=== Records for processing ===
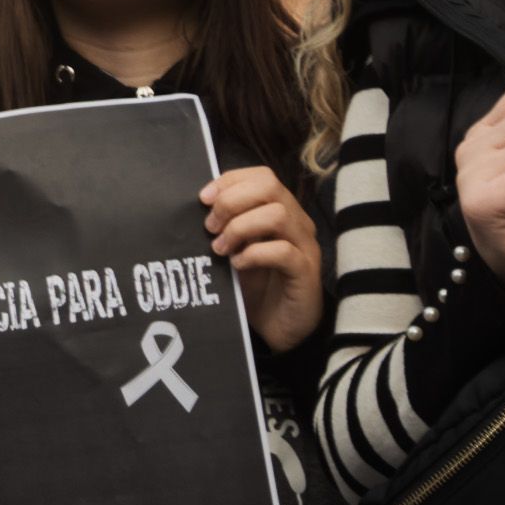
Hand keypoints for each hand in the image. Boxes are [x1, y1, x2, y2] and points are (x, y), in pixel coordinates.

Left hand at [202, 165, 321, 351]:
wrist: (280, 329)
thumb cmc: (257, 286)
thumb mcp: (236, 250)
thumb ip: (225, 227)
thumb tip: (199, 208)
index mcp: (281, 210)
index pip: (261, 176)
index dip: (229, 181)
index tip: (203, 199)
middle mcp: (297, 222)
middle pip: (269, 187)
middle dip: (232, 201)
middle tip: (211, 226)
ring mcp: (305, 246)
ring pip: (277, 215)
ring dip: (240, 228)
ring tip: (221, 248)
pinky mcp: (306, 273)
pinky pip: (283, 251)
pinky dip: (254, 254)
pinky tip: (238, 265)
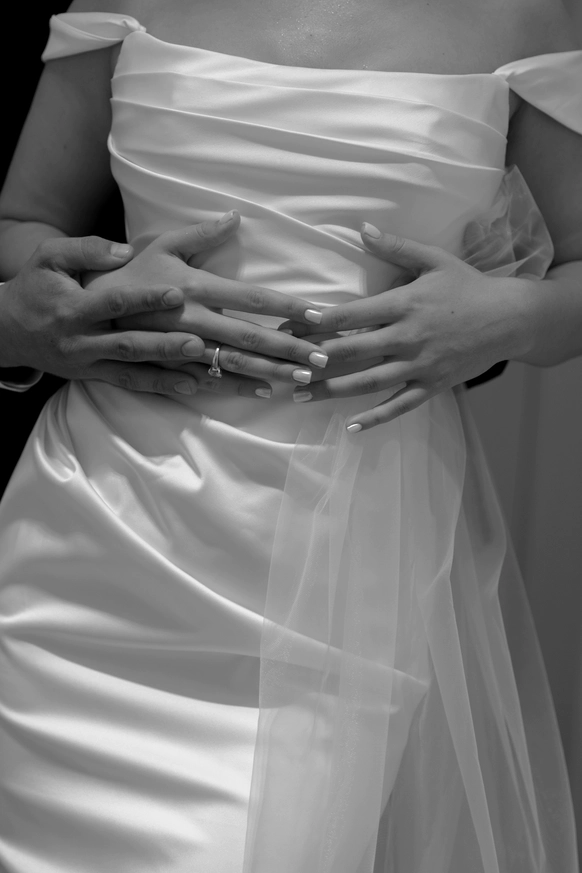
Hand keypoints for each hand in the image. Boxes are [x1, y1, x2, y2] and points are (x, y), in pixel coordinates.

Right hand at [0, 235, 206, 395]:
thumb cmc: (34, 287)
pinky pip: (127, 384)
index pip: (115, 304)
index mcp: (73, 308)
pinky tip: (186, 387)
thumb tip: (125, 250)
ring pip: (130, 371)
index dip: (146, 299)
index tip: (178, 294)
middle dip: (163, 345)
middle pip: (127, 345)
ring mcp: (87, 363)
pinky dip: (157, 387)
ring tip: (198, 377)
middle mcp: (81, 341)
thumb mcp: (49, 257)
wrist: (5, 329)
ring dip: (166, 375)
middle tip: (198, 342)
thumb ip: (87, 249)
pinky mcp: (92, 376)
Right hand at [88, 212, 328, 398]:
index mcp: (196, 287)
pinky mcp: (168, 368)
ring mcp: (181, 348)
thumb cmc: (125, 275)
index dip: (289, 306)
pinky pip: (208, 382)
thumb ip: (200, 233)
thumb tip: (235, 216)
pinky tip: (265, 393)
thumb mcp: (161, 245)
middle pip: (252, 336)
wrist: (78, 310)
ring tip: (305, 380)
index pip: (253, 297)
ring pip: (234, 364)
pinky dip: (236, 388)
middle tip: (327, 357)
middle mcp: (193, 319)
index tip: (320, 315)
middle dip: (292, 348)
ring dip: (272, 372)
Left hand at [280, 224, 530, 430]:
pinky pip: (399, 406)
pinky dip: (376, 417)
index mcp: (405, 304)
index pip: (353, 314)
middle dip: (314, 359)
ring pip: (368, 382)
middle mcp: (408, 338)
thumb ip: (396, 247)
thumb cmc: (467, 287)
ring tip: (300, 396)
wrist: (510, 319)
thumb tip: (362, 229)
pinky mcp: (431, 385)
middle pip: (352, 351)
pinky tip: (351, 427)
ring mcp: (419, 366)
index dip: (319, 321)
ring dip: (331, 390)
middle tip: (283, 364)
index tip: (291, 325)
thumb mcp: (434, 259)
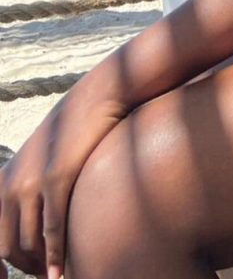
===
• Work to be completed: Leave the pictures out, and retype exactly the lines from the one containing "wrist: (78, 310)" through the last line of the entries above, both included.

• Answer space:
wrist: (78, 310)
ring tip: (305, 380)
index pip: (253, 297)
ring pip: (234, 364)
pinky dip: (236, 388)
middle tip: (327, 357)
middle mcp: (193, 319)
index tip: (320, 315)
middle dip: (292, 348)
ring dip: (272, 372)
Left hand at [280, 224, 530, 430]:
pinky pip: (399, 406)
pinky dip: (376, 417)
index mcp: (405, 304)
index pip: (353, 314)
middle dip: (314, 359)
ring pip: (368, 382)
middle mcp: (408, 338)
thumb ip: (396, 247)
thumb cmc: (467, 287)
ring tip: (300, 396)
wrist: (510, 319)
thumb tip: (362, 229)
pinky mcp: (431, 385)
middle pip: (352, 351)
pinky tip: (351, 427)
ring mcp: (419, 366)
index dip: (319, 321)
ring dip: (331, 390)
middle tip: (283, 364)
index tip: (291, 325)
thumb mcp: (434, 259)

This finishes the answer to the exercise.